I am coincidentally in the process of benchmarking storage solutions on a Windows 10 LTSB 1607 14393.1770
VM on KVM qemu-2.9.1-2
Fedora 26 x86_64 4.13.11-200
Long story short, a lot of it depends on your environment, but for me it was faster than than ZFS. I'm not sure what optimizations Amazon made with EC2, but it's also based RHEL, which in turn is based on Fedora, so hopefully my test environment is similar enough to be a decent comparison. RHEL/Fedora team maintains XFS and it's the default file system on their distros - I can understand why after taking these benchmarks...
Here's a good academic paper with more benchmarks comparing XFS to EXT3 and EXT4 from UC Berkeley:
https://people.eecs.berkeley.edu/~kubitron/cs262/handouts/papers/hellwig.pdf
TL;DR --- If you want a sample of the benchmarks:
Computer is a SM x9spu-f Xeon E3-1230 v2, root filesystem 1TB Seagate Enterprise drive. The storage infrastructure is two HGST he8 8TB helium-filled drives with an 800GB Intel DC S3700 that's about 60% over-provisioned beyond spec. Drives are second-gen fdisk partitioned, 4k aligned (4096 block size).
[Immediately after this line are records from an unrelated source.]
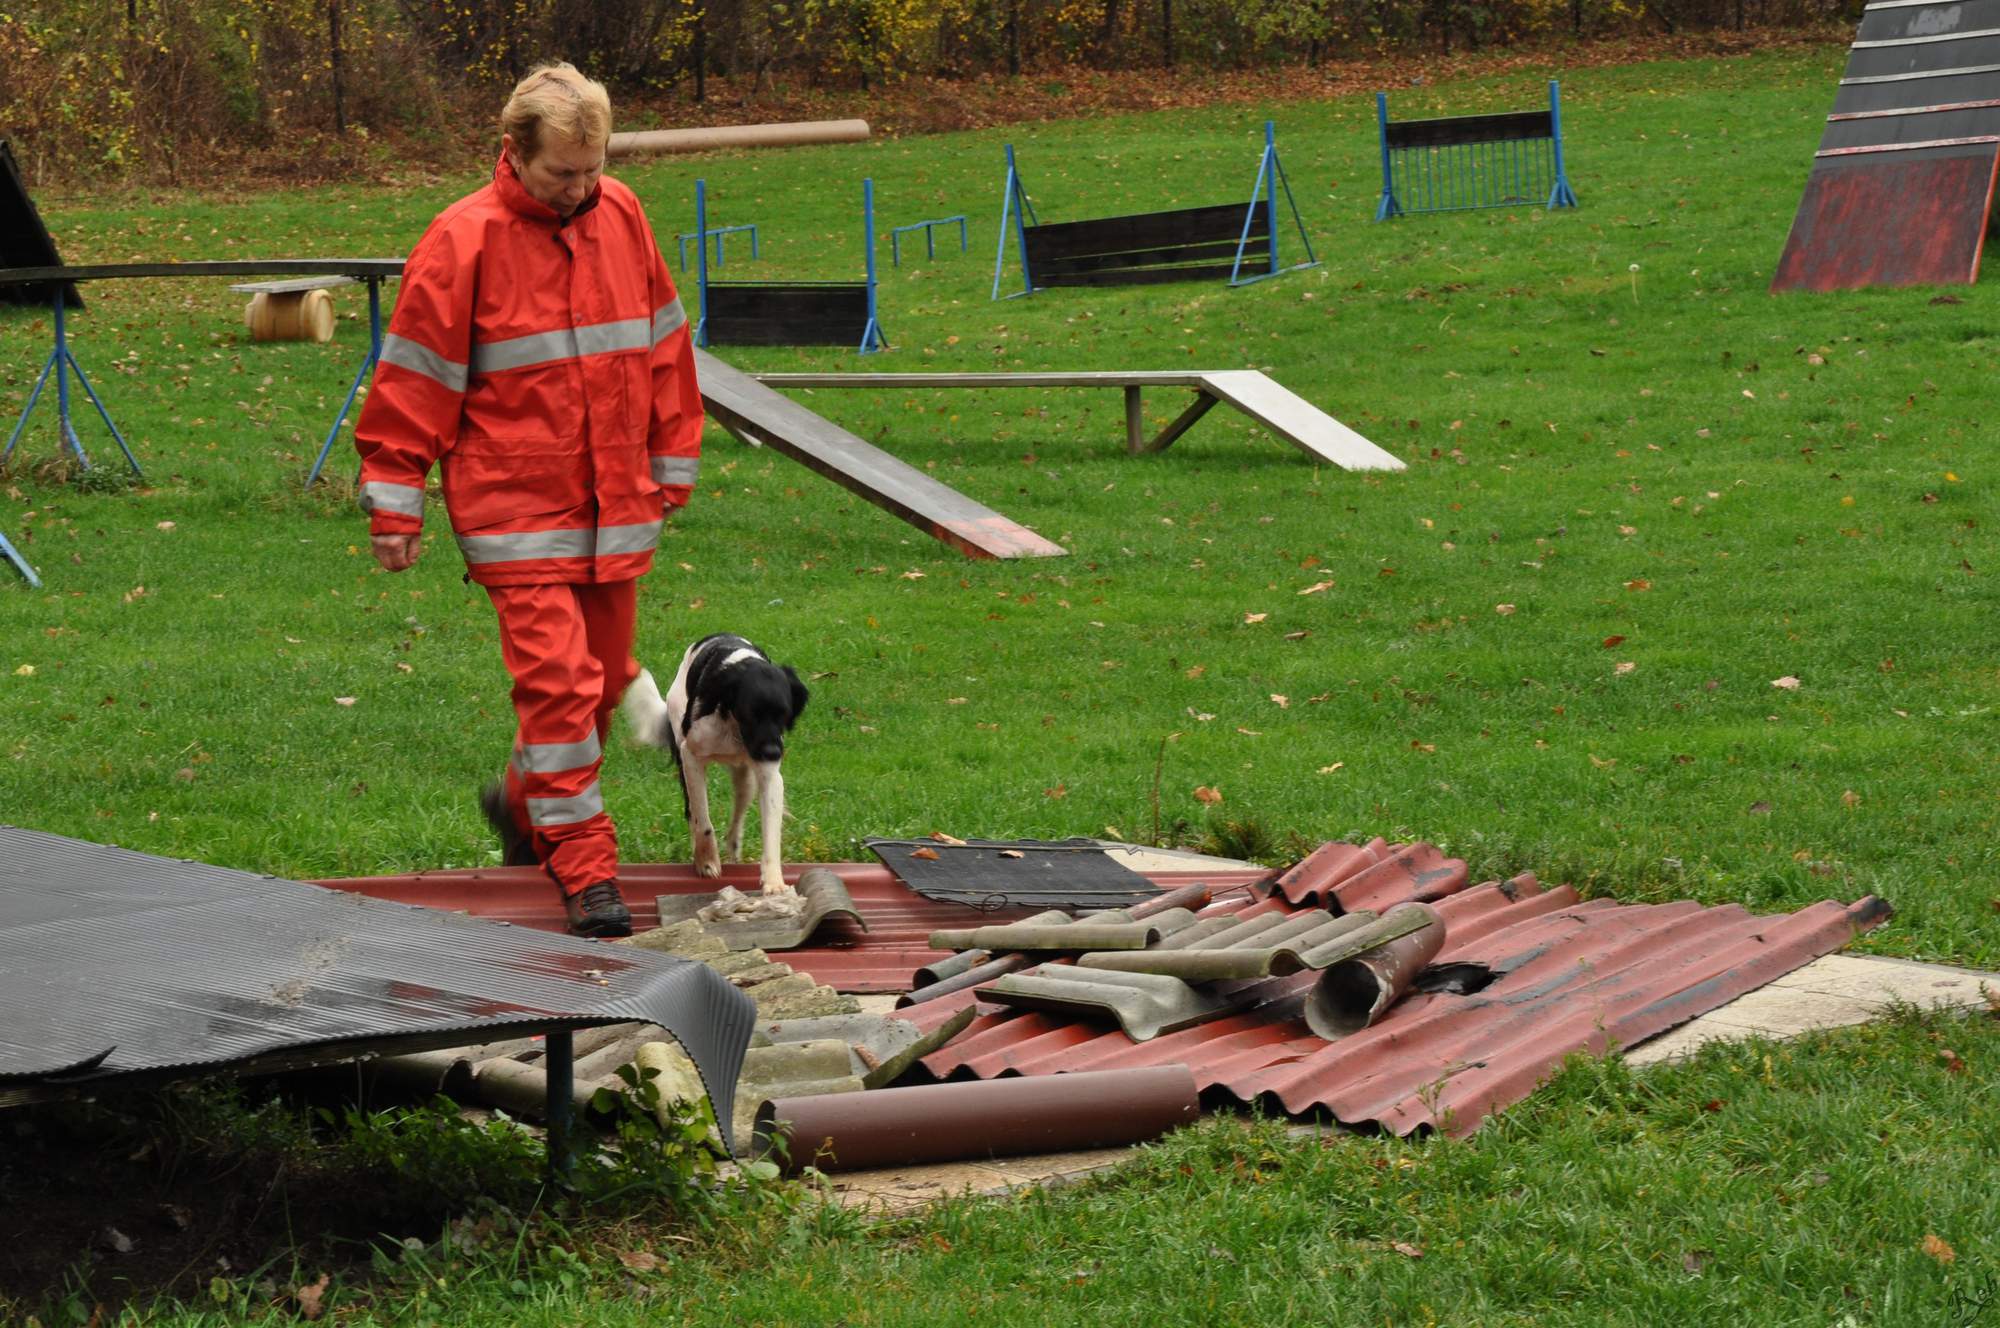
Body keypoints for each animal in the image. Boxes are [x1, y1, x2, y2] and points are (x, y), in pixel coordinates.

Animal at [624, 632, 812, 892]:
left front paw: (774, 882)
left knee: (737, 819)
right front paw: (706, 862)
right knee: (692, 812)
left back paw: (734, 850)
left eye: (784, 714)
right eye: (750, 713)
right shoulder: (691, 757)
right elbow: (702, 820)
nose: (774, 753)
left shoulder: (769, 775)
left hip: (745, 778)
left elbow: (771, 834)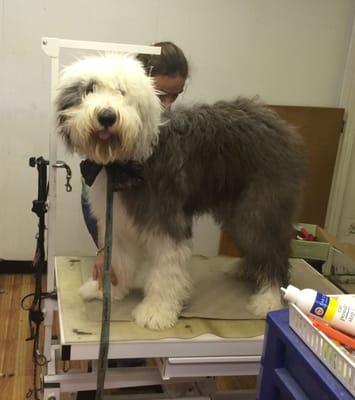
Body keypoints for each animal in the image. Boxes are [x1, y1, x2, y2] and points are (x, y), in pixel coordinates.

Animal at [55, 54, 306, 330]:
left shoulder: (166, 220)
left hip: (260, 206)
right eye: (89, 89)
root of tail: (276, 121)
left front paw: (156, 311)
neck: (127, 161)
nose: (107, 116)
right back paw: (246, 270)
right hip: (237, 208)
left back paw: (268, 298)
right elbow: (118, 259)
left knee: (273, 249)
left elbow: (167, 269)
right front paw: (107, 291)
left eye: (122, 92)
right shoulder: (118, 220)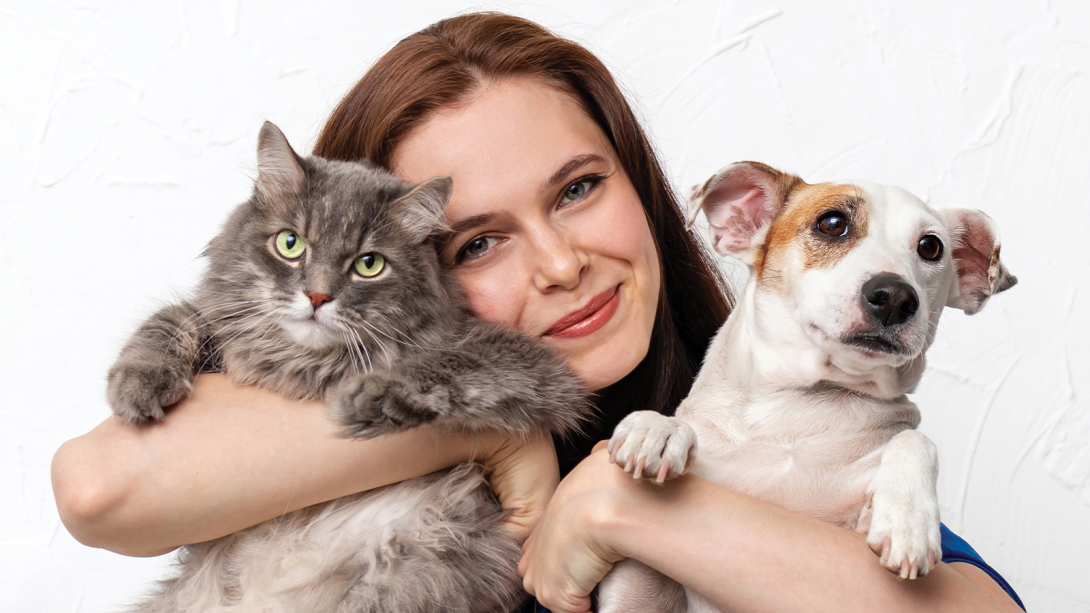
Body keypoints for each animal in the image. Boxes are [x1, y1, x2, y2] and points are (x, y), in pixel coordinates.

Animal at [106, 121, 592, 606]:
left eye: (368, 264)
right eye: (290, 244)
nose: (317, 296)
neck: (306, 365)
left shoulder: (533, 366)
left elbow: (448, 363)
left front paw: (370, 396)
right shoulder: (212, 323)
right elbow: (169, 322)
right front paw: (136, 384)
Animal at [597, 160, 1011, 606]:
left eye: (931, 247)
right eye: (832, 223)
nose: (895, 296)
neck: (797, 408)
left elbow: (916, 441)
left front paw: (908, 520)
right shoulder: (636, 579)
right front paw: (656, 429)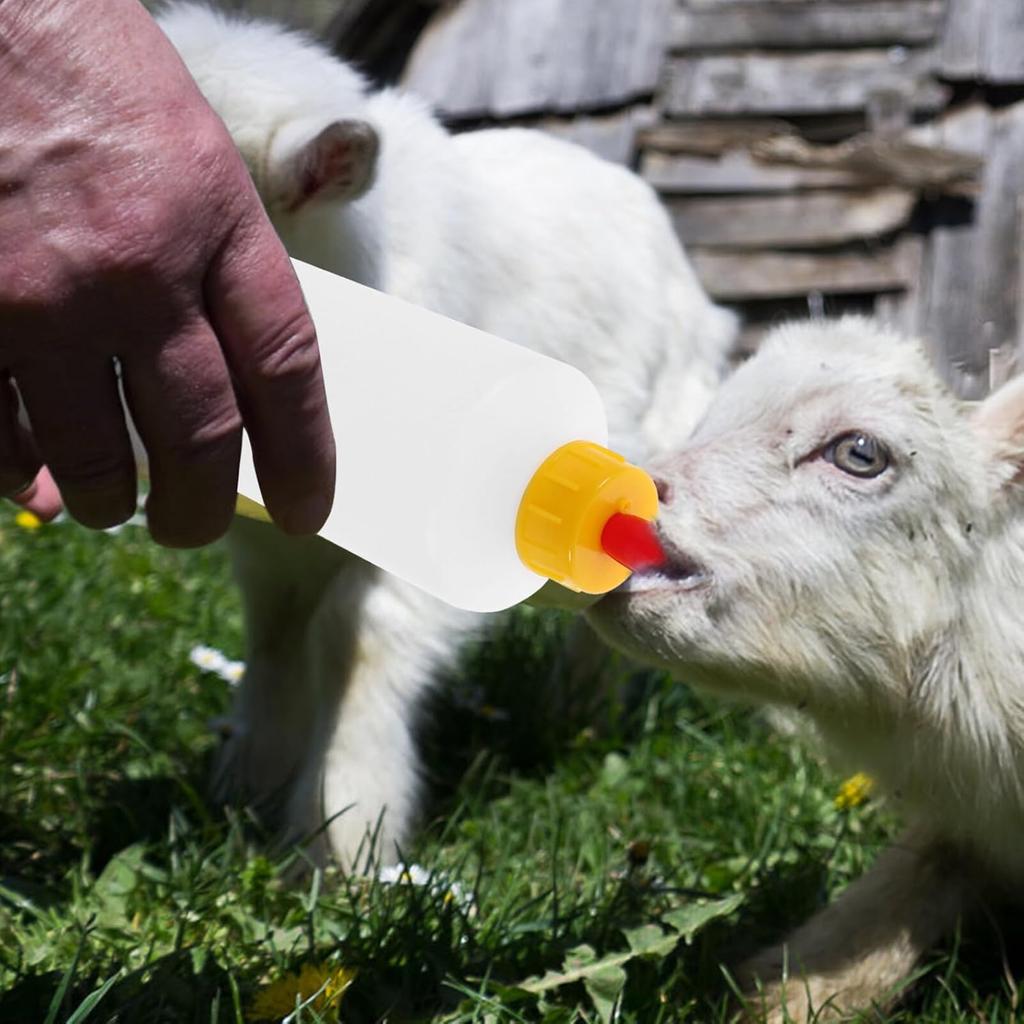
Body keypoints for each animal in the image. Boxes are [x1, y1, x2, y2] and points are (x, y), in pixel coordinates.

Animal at [155, 3, 736, 868]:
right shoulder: (271, 541)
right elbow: (277, 633)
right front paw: (244, 786)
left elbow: (352, 637)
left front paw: (343, 833)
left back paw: (578, 719)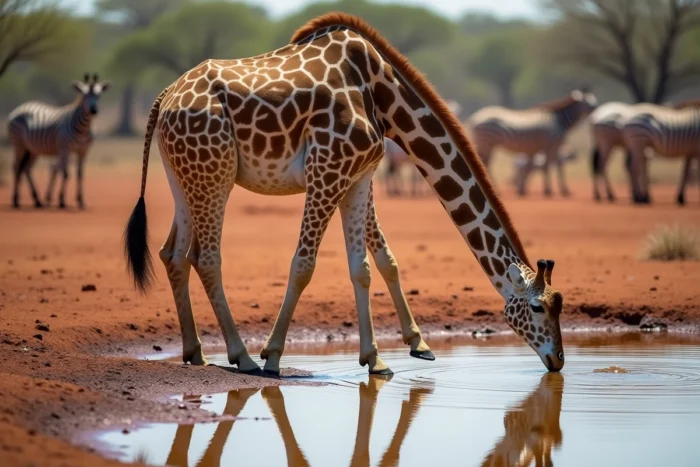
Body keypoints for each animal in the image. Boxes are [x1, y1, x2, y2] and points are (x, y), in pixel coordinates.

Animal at [123, 12, 565, 376]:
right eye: (538, 307)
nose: (558, 360)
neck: (382, 95)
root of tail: (165, 97)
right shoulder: (328, 169)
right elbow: (304, 264)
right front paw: (273, 355)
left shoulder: (359, 176)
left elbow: (368, 265)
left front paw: (379, 358)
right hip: (216, 175)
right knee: (206, 258)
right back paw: (243, 356)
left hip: (186, 176)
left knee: (173, 254)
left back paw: (196, 352)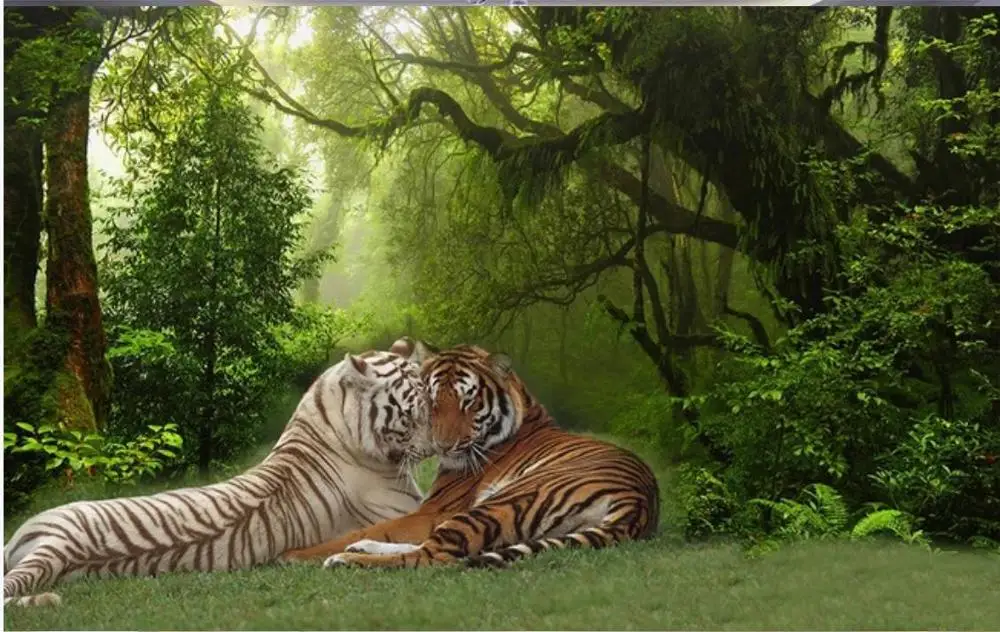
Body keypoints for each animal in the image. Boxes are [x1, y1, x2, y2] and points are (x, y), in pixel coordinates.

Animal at [280, 343, 660, 569]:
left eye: (469, 402)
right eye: (432, 401)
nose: (442, 446)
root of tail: (639, 502)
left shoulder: (436, 510)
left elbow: (372, 528)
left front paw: (295, 554)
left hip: (502, 502)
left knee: (432, 556)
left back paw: (345, 559)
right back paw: (359, 551)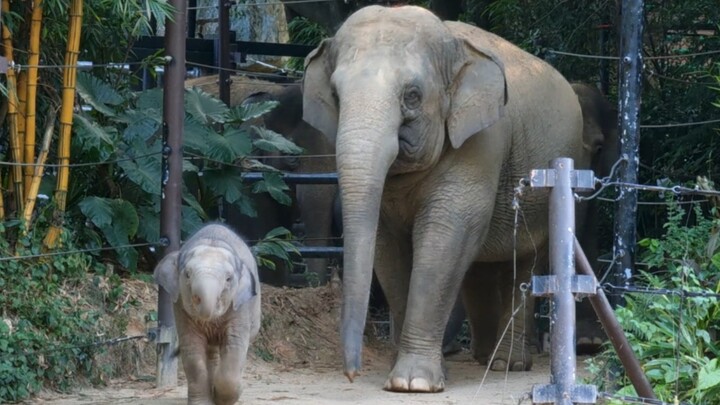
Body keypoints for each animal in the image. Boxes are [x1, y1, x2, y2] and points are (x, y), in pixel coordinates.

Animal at [154, 223, 262, 402]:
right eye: (187, 275)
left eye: (228, 279)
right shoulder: (179, 304)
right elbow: (192, 349)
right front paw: (204, 402)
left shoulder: (240, 307)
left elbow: (235, 343)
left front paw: (225, 397)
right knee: (210, 353)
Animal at [300, 5, 588, 392]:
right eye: (335, 94)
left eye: (412, 95)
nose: (351, 374)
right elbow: (387, 245)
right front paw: (410, 372)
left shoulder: (484, 140)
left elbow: (447, 232)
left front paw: (413, 383)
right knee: (480, 266)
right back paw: (483, 357)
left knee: (525, 264)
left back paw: (507, 364)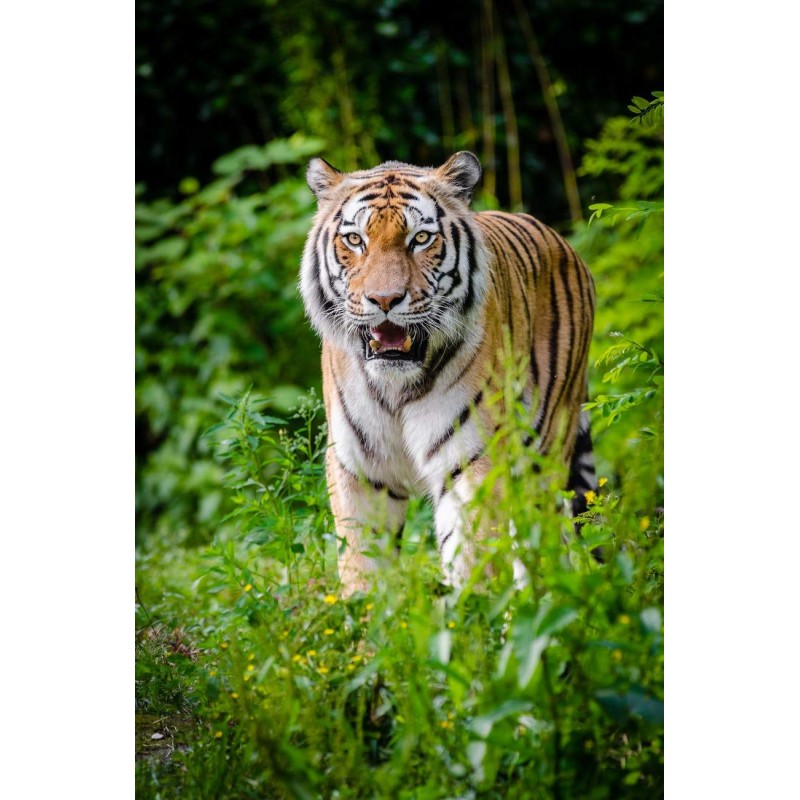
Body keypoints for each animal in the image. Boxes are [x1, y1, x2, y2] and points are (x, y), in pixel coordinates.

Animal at [300, 151, 596, 595]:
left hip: (544, 454)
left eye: (421, 238)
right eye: (354, 240)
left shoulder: (470, 461)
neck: (396, 386)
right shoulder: (359, 470)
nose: (384, 299)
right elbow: (362, 568)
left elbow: (472, 558)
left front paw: (471, 612)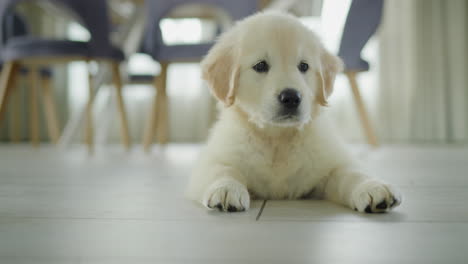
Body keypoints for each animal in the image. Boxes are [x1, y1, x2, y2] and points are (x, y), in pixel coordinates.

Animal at [188, 12, 400, 214]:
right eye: (260, 66)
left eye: (303, 66)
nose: (291, 97)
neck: (278, 140)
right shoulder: (214, 158)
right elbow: (221, 170)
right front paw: (227, 189)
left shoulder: (330, 163)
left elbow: (350, 172)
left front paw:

I started with OpenZFS version 5000
set to sync=always
. I love it, it's convenient and easy to use, has great features, but it seems to use a lot in the way of CPU resources. The VM felt slow to use even though it was the only one booted. I had the ARC throttled down to 4GB max, which didn't appear to negatively affect throughput during my benchmarks.
Here's an example from those tests:

Then I switched to XFS 4.10.0-1
and bcache 1.0.8-8
, same SSD over-provisioning, cache_mode writeback
. It really seemed to speed up quite a bit. The VMs feel really 'snappy'. RAM never went above 4G during my tests.
An aside: In descending order of speed, the best format has been qcow2, compared to raw, qed and vmdk (at least, for this version of KVM).

I know containers (or any type of OS or VM, really) require seek times to be short as possible, especially when dealing with lots of other tenants and concurrent clients, but the XFS results were a bit worse - Keep in mind, even though ZFS had quicker seek times, it also had a substantial ARC (RAM) for caching that the XFS machine didn't have, so it's not an even match in that respect. If it were disabled, I'm fairly certain the XFS setup would be faster (sorry I don't have data on that yet).
Hope this helps you with your decision!